Atentado de 24 de novembro produziu vítimas invisíveis




Mulher chora pelas vítimas do atentado ─ Foto: Will Assunção/WA

Em 2012, mergulhei no turbilhão dos eventos midiáticos, políticos e sociais que sucederam o atentado de 24 de novembro, em Jussiape, na Chapada Diamantina. Não foi uma imersão meramente jornalística — foi também pessoal. Naquele momento, eu havia sido assessor de imprensa do então prefeito Procópio Alencar, uma das vítimas fatais do episódio. Testemunhar de perto a tragédia e, anos depois, tentar compreendê-la de forma analítica, foi um exercício que me expôs às zonas mais cinzentas entre a dor, a responsabilidade e o silêncio coletivo que se instala após um trauma.

Ao escrever um artigo científico sobre o caso, descobri que o atentado não apenas ceifou vidas — ele produziu o que chamei de “vítimas invisíveis”. As maiores vítimas, evidentemente, foram aquelas que perderam suas vidas e seus entes queridos. Mas, contra o senso comum, é preciso incluir também os filhos do atirador. Carregar o peso simbólico de um crime dessa magnitude é uma forma silenciosa de punição social, difícil de mensurar e impossível de esquecer. E há ainda uma vítima coletiva: a comunidade de Jussiape, que até hoje carrega o trauma inscrito em sua memória recente, marcada por estigmas e cicatrizes que o tempo ainda não cicatrizou por completo.

O atentado foi um divisor de águas. Mas a maneira como foi narrado — e, em muitos casos, silenciado — moldou o modo como o município passou a se enxergar. O episódio permanece envolto por uma névoa de emoção que dificulta a compreensão racional do ocorrido. A emoção, embora humana e compreensível, nublou a possibilidade de se enxergar nuances, de compreender os mecanismos sociais, políticos e psicológicos que culminaram naquela manhã fatídica. Há evidências e motivações ainda enterradas, soterradas não só pela dor, mas pela cristalização da história ─ quando uma narrativa se torna tão repetida que passa a parecer definitiva.

Na época, a imprensa local — e parte da regional — realizou uma cobertura inicialmente sensata, sem ceder de imediato ao sensacionalismo que costuma acompanhar tragédias. No entanto, faltou aprofundamento. O jornalismo não chegou a explorar devidamente o perfil dos envolvidos, nem as tensões pré-existentes que fermentaram o desastre. Claudionor Galvão, o atirador, foi retratado como uma espécie de vítima-algoz: um homem frustrado, supostamente humilhado após a derrota eleitoral, que reagiu com fúria. Esse enquadramento simplificou o enredo e empobreceu o debate. Ao reduzir um evento complexo a um duelo entre vencedores e vencidos, a imprensa, talvez sem perceber, perpetuou a polarização que o próprio atentado simbolizava.

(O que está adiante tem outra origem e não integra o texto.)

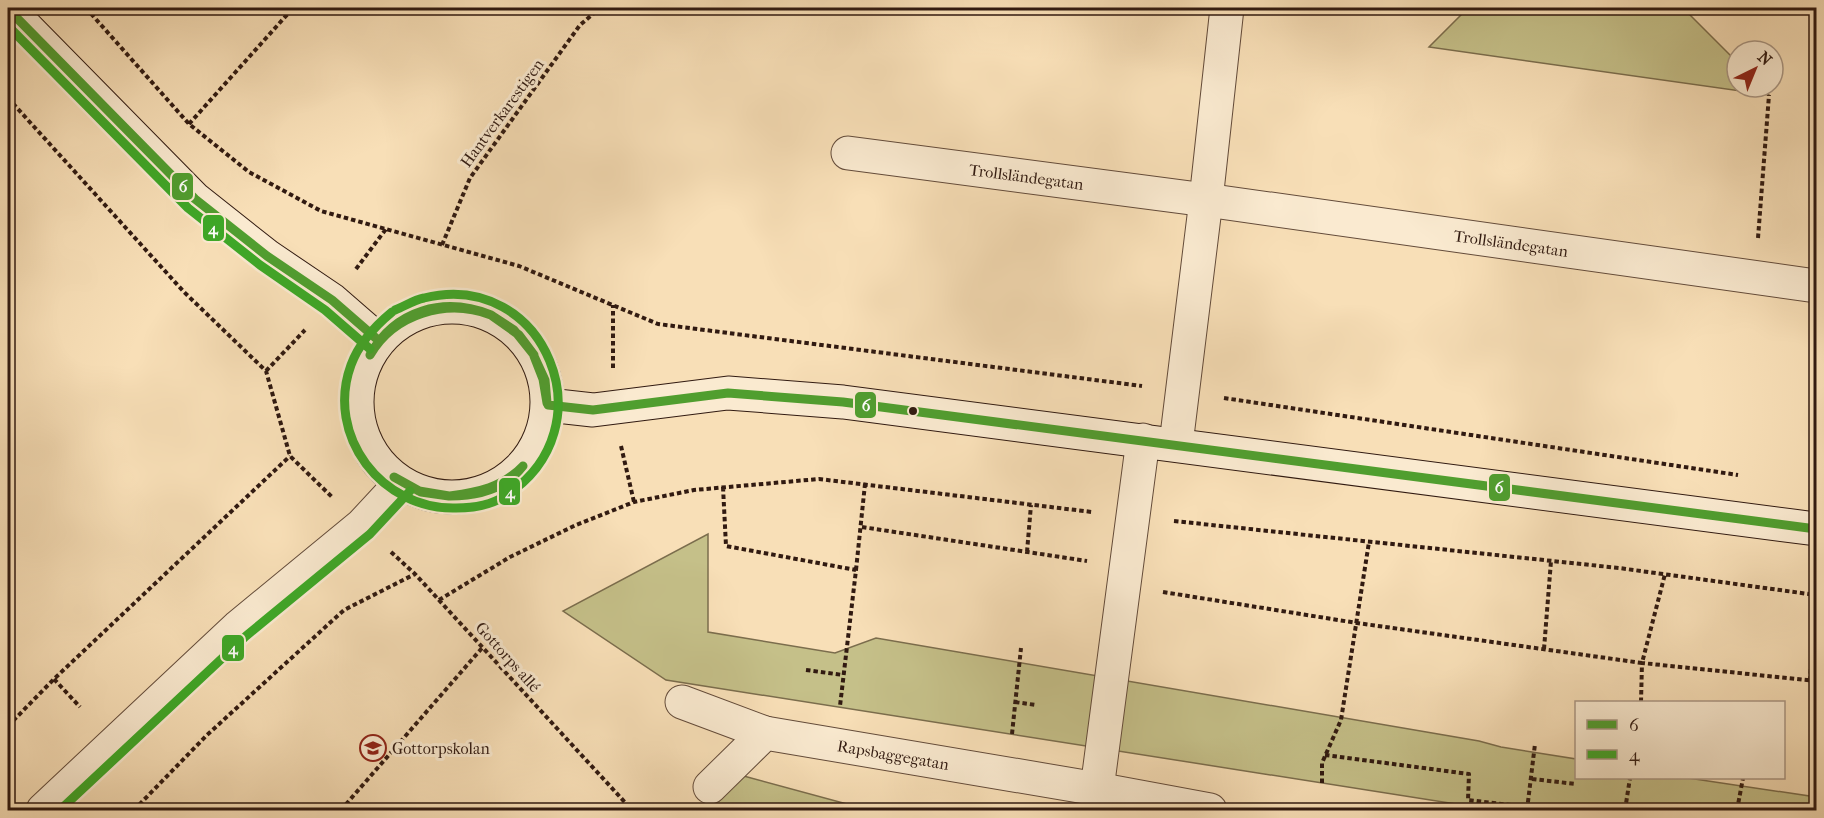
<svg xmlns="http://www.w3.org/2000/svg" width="1824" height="818" viewBox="0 0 1824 818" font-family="'IM FELL French Canon',serif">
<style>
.green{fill:#c5c089;stroke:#7b6d4d;stroke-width:1.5}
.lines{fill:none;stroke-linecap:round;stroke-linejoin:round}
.street-casing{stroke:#634b3a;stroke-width:35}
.secondary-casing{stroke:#311a11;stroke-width:35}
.path{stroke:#311a11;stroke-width:4;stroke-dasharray:4.5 3;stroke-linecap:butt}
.street{stroke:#faead0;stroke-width:33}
.secondary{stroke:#faead0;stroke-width:33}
.bus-1-casing{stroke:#faead0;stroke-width:14}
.bus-2-casing{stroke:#faead0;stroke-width:14}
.bus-1{stroke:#509e2f;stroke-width:9}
.bus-2{stroke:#3ea827;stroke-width:9}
.bus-dot{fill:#311a11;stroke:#faead0;stroke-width:2}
.labels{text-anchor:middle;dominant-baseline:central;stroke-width:6;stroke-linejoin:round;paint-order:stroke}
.street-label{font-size:16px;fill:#311a11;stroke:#faead0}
.poi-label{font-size:16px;fill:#311a11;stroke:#faead0;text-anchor:start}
.line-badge{stroke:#faead0;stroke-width:2}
.badge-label{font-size:16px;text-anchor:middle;font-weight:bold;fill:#fff}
</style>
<rect width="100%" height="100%" fill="#f8dfb7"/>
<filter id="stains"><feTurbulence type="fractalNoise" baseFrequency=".00333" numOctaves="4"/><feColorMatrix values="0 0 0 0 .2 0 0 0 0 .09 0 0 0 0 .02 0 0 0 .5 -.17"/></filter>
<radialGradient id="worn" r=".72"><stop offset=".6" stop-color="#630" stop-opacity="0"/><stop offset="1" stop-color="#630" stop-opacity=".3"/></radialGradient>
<path class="green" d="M 1468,8 L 1683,8 L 1737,62 L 1737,87 L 1761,87 L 1769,95 L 1429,47 Z
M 708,534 L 708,632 L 835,653 L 876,638 L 1479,741 L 1501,747 L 1576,759 L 1576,778 L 1688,778 L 1816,797 L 1816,810 L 1494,810 L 666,680 L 563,611 Z
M 740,775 L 869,810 L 698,810 Z"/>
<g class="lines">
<defs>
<g id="street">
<path id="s1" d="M 848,153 L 1206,200 L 1816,286"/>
<path d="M 1176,444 L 1206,200 L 1227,8"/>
<path d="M 682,702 L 765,733"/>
<path id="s2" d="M 710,787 L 765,733 L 1097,789 L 1210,810"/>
<path d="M 1097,789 L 1143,440"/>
<path d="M 43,810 L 238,627 L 362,525 L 401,483"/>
</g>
<path id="secondary" d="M 8,9 L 195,199 L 267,256 L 332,300 L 378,340
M357 402a95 95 0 1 1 190 0a95 95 0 1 1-190 0Z
M 548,405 L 593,410 L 728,393 L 843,402 L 1816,529"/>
</defs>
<use href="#street" class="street-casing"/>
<use href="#secondary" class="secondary-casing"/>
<path class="path" d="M 86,8 L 189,124 L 249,172 L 321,211 L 519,266 L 658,324 L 1142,386
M 8,98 L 184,292 L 266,371 L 290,456 L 333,498
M 189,124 L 293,8
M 1758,238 L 1769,95
M 442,245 L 470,178 L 580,25 L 600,8
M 356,269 L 386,229
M 613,368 L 613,305
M 266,371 L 305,330
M 1224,398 L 1738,475
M 621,446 L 634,502
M 723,487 L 726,546 L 856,570 L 840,706
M 1174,521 L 1619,568 L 1816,595
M 862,527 L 1087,561
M 391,552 L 415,574 L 632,810
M 1027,552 L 1031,505
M 856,570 L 865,484
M 1163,592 L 1357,623 L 1642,663 L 1665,574
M 439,600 L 510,557 L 576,525 L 634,502 L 694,490 L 819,479 L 1092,512
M 1544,649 L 1551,561
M 806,670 L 843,675
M 54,679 L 80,707
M 1810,681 L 1816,596
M 1015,702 L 1036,705
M 1641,702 L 1642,663 L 1816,681
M 8,726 L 54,679 L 290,456
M 1012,734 L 1021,648
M 1325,755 L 1469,774 L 1468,800 L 1527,807
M 1532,779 L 1576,784
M 1322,783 L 1322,763 L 1341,720 L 1369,542
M 134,810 L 207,735 L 344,610 L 415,574
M 341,810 L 482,648
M 1527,810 L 1535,744
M 1625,810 L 1630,778
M 1737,810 L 1743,778"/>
<use href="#street" class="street"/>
<use href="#secondary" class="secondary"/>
<defs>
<path id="bus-1" d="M 8,9 L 195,199 L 267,256 L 332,300 L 378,340
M 491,315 L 514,330 L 534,355
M 491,315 L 519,335 L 534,355
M 370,355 C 395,310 444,296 491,315
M 370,355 C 394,314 446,298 491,315
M 534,356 L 545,380 L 547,403
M 534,356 L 543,379 L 547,403
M 548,405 L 593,410 L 728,393 L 843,402 L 1816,529
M 394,477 L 419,491 L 449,496
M 394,477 L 421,492 L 449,496
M 450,496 C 477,496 505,489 523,466
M 450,496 C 478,492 502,488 523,466"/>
<path id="bus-2" d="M 8,26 L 188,208 L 260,265 L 325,310 L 370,349
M 392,312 C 375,326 359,343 351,365 C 325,436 382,510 456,508 C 472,508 491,505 505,496 C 611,429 545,268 424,298 C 414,300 405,306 395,310
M 60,810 L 246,636 L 370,534 L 410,491"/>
</defs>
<use href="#bus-1" class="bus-1-casing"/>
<use href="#bus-2" class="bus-2-casing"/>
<use href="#bus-1" class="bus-1"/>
<use href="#bus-2" class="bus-2"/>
</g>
<defs>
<symbol id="school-ring" viewBox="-11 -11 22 22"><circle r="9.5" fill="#faead0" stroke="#8f2418" stroke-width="1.5"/><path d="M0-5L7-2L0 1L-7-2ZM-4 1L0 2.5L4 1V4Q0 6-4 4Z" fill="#8f2418"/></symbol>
</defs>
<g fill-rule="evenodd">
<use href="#school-ring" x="358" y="733" width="30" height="30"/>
</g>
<circle class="bus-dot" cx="913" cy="411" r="5"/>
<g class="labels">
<g class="street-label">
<text transform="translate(502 113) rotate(-54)">Hantverkarestigen</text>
<text stroke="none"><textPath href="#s1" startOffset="180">Trollsländegatan</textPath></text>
<text stroke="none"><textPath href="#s1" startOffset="669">Trollsländegatan</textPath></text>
<text transform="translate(508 657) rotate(48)">Gottorps allé</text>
<text stroke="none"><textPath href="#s2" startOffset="207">Rapsbaggegatan</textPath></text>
</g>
<g class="poi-label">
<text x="392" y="748">Gottorpskolan</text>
</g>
</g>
<g class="line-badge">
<rect x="171" y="172" width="23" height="29" rx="6" fill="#509e2f"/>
<rect x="202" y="214" width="23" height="28" rx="6" fill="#3ea827"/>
<rect x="854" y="391" width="23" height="28" rx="6" fill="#509e2f"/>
<rect x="1488" y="473" width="23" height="29" rx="6" fill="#509e2f"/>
<rect x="498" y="477" width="23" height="29" rx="6" fill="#3ea827"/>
<rect x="221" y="634" width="24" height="28" rx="6" fill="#3ea827"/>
</g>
<g class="badge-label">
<text x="183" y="192">6</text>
<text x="213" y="234">4</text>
<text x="866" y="411">6</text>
<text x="1499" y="493">6</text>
<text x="510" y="498">4</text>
<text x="233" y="654">4</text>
</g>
<rect width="1824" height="818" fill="none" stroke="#f8dfb7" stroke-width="30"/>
<rect x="9" y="9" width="1806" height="800" fill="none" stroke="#311a11" stroke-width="3"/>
<rect x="15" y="15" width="1794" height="788" fill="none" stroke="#311a11" stroke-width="1.5"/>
<rect x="1575" y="701" width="210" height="78" fill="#faead0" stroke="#aa9784" stroke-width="1.5"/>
<rect x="1587" y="720" width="30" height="9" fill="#509e2f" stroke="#aa9784" stroke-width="1.5"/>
<text x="1629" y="731" font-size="18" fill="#311a11">6</text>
<rect x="1587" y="750" width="30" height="9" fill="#3ea827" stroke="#aa9784" stroke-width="1.5"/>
<text x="1629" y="761" font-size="18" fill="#311a11">4</text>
<g transform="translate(1755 69) rotate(43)"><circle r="28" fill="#faead0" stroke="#aa9784" stroke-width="1.5"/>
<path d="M0-4.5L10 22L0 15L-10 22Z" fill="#8f2418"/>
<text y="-9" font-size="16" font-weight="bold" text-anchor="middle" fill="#311a11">N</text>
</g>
<rect width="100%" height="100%" filter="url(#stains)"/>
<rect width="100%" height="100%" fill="url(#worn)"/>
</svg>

Anos depois, percebo que as feridas de Jussiape não se limitam às perdas humanas. Elas se manifestam nas conversas sussurradas, nas hesitações em relembrar, no desconforto coletivo diante do passado. O que não se narra, não se elabora — e o que não se elabora, repete-se de outros modos. Revisitar o atentado, com a distância que o tempo permite, é também uma tentativa de enxergar as camadas que a emoção encobriu. É reconhecer que, por trás das manchetes, há vidas que seguiram — algumas marcadas para sempre, outras tentando, em silêncio, aprender a conviver com o que jamais deveria ter acontecido.